At the Memorial Day ceremony I attended, sweat running down my back under the hot sun, the American flag flapping in the wind and a nearby pond smooth as a pane of glass, my thoughts drifted to my daughter’s Opa.
Hershel Holmes, good, gentle, kind, forgiving and steadfast, is one of those men who passes through your life, and later, when you think of goodness, you see his face and a smile slips across your own.
Once, while we were sitting in his Kansas home, I asked if he’d share a bit of his service in Vietnam to help me out with an English class at Kansas State. He sat calmly in his chair in front of television, and I bent forward at the waist on the couch a few feet away.
His story bled tragedy. All Vietnam stories seem to drip agony from the often still open wounds of veterans, a pool of misery at their feet that many of them spend the rest of their lives drowning in.
But what stood out the most was Hershel’s recollection of returning home. Many soldiers participated in and witnessed unspeakable acts in a war they didn’t understand. The one solace was they had fought for their country.
But when they arrived home, their country spat on them as protestors accosted soldiers who had just left a living nightmare.

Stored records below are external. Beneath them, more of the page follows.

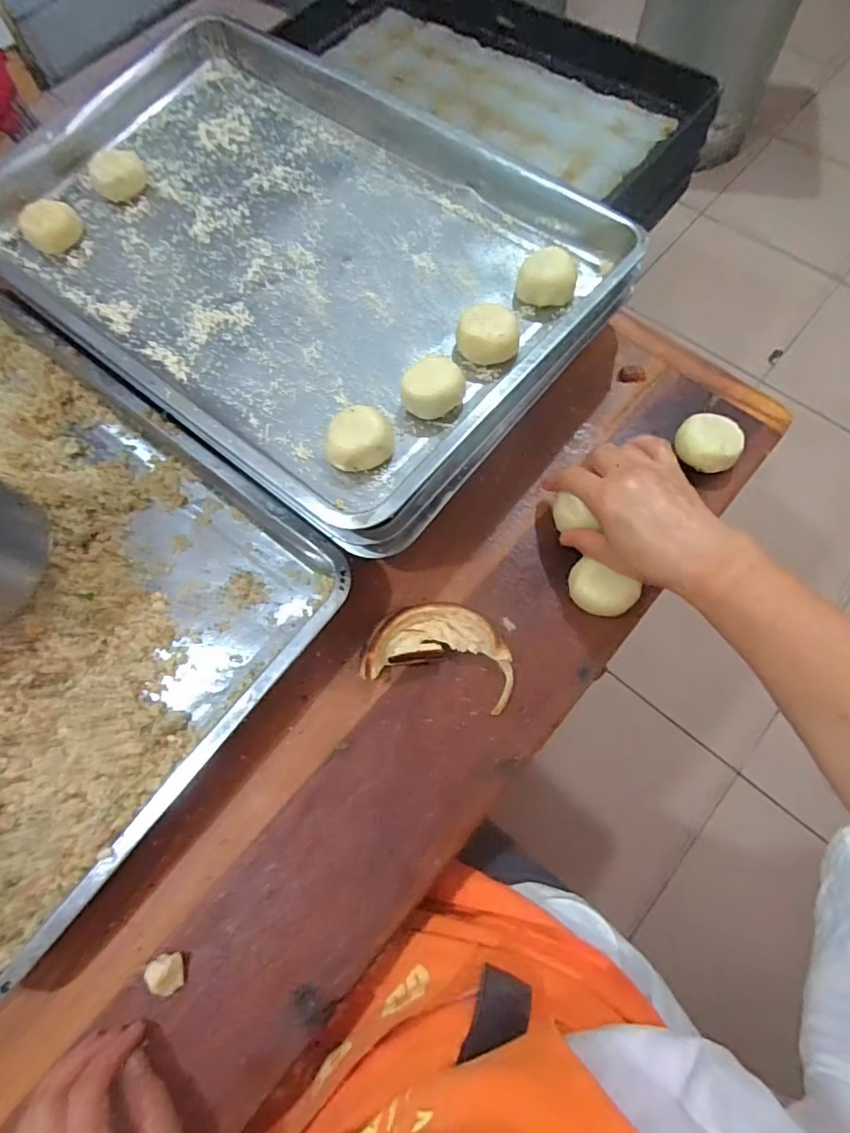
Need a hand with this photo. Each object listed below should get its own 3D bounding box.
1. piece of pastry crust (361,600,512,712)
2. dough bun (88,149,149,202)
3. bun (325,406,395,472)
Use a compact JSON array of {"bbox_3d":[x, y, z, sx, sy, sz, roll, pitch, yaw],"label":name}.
[{"bbox_3d":[0.015,0.066,0.447,0.117,0.016,0.075,12,71,7],"label":"piece of pastry crust"},{"bbox_3d":[-0.328,-0.422,0.589,0.054,0.028,0.054,-35,72,-10],"label":"dough bun"},{"bbox_3d":[-0.051,-0.102,0.438,0.049,0.025,0.049,3,70,4],"label":"bun"}]

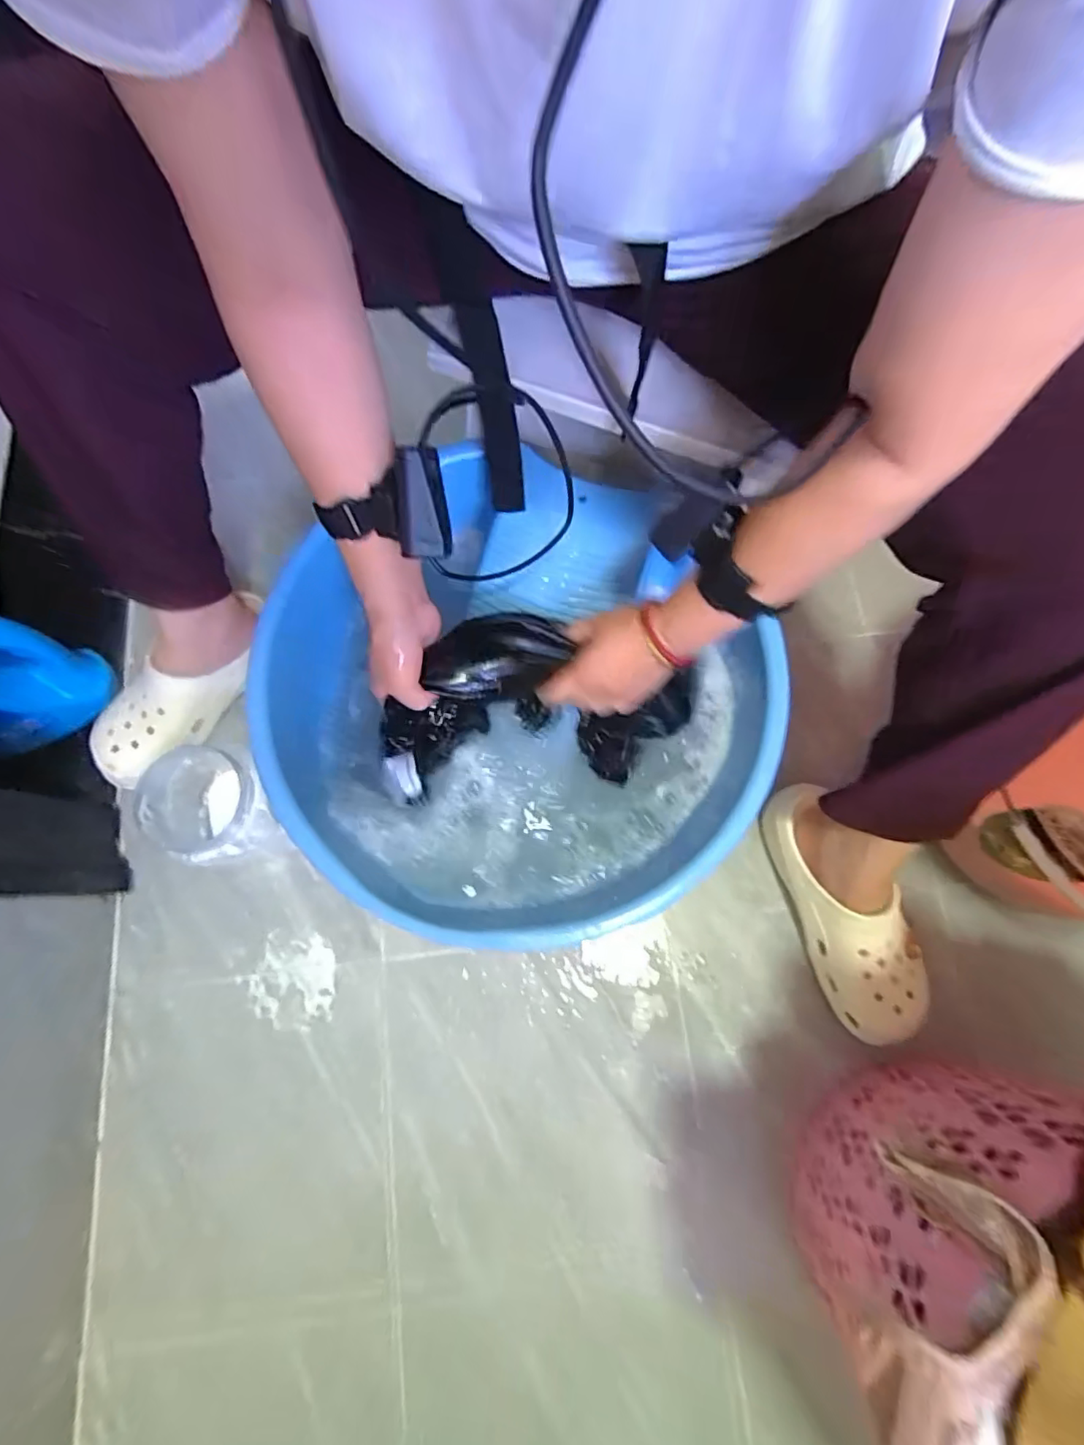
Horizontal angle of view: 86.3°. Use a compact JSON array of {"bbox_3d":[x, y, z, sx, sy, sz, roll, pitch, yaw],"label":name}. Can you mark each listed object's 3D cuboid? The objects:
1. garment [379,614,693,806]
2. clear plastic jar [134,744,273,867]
[{"bbox_3d":[0.002,-0.019,0.540,0.292,0.100,0.148,-7,76,-2],"label":"garment"},{"bbox_3d":[-0.313,0.085,0.566,0.117,0.125,0.093,21,77,5],"label":"clear plastic jar"}]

I wept the day he shared his story. I didn’t understand. Many of the protestors appear highly intelligent on shows documenting that period of history, yet they lashed out at soldiers who had no choice but to obey orders of a government that, in my opinion, consistently sends soldiers to questionable wars and conflicts.
The same shedding of civility and misdirected anger can be seen today, but on a different, less deadly front, in the wake of the Great Recession, as so many struggle in an economy that weighs heavily on their shoulders. A war of ideologies is pitting rich against poor, Republican against Democrat, liberal against conservative and atheist against the faithful.